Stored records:
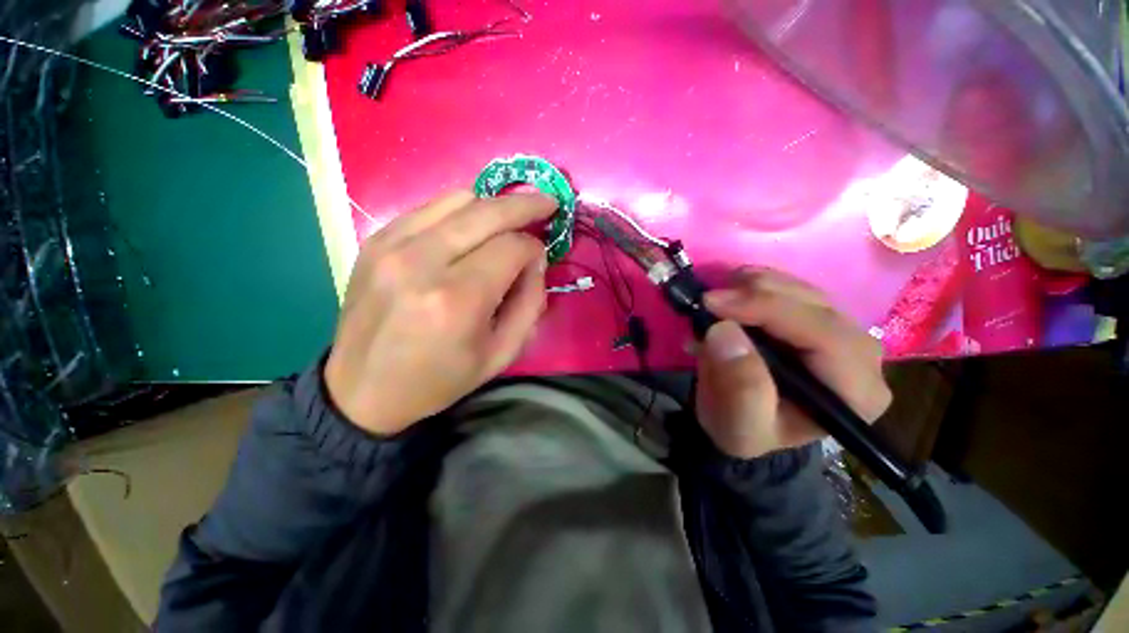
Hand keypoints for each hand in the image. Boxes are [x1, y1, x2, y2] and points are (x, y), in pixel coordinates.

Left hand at [324, 190, 555, 435]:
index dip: (534, 249)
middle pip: (487, 211)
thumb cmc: (439, 379)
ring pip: (459, 199)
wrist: (362, 390)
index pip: (512, 248)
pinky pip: (430, 207)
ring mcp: (392, 245)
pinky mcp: (376, 240)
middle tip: (547, 203)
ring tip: (509, 220)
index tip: (539, 260)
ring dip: (493, 206)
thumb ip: (530, 303)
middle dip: (525, 205)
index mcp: (458, 299)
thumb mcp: (501, 354)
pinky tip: (471, 227)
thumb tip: (535, 261)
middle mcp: (422, 262)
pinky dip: (460, 212)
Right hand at [695, 268, 891, 458]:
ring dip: (752, 286)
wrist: (741, 421)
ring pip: (802, 289)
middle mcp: (861, 357)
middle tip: (708, 300)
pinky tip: (729, 299)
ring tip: (714, 301)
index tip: (713, 303)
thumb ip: (740, 388)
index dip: (768, 310)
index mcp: (856, 394)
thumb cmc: (744, 430)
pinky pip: (789, 288)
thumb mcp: (738, 426)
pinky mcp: (816, 317)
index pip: (825, 336)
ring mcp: (840, 331)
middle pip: (816, 305)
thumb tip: (724, 330)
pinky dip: (753, 286)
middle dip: (757, 294)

### What you should do
A verbatim transcription is required of the lines from the one with "index dip: (768, 310)" through the final line of the entries above, and of nothing else.

### Task answer
index dip: (768, 310)
index mcp: (856, 394)
thumb cmc: (744, 430)
pinky pip: (789, 288)
thumb mcp: (738, 426)
pinky mcp: (816, 317)
index pip: (825, 336)
ring mcp: (840, 331)
middle pip: (816, 305)
thumb tip: (724, 330)
pinky dip: (753, 286)
middle dip: (757, 294)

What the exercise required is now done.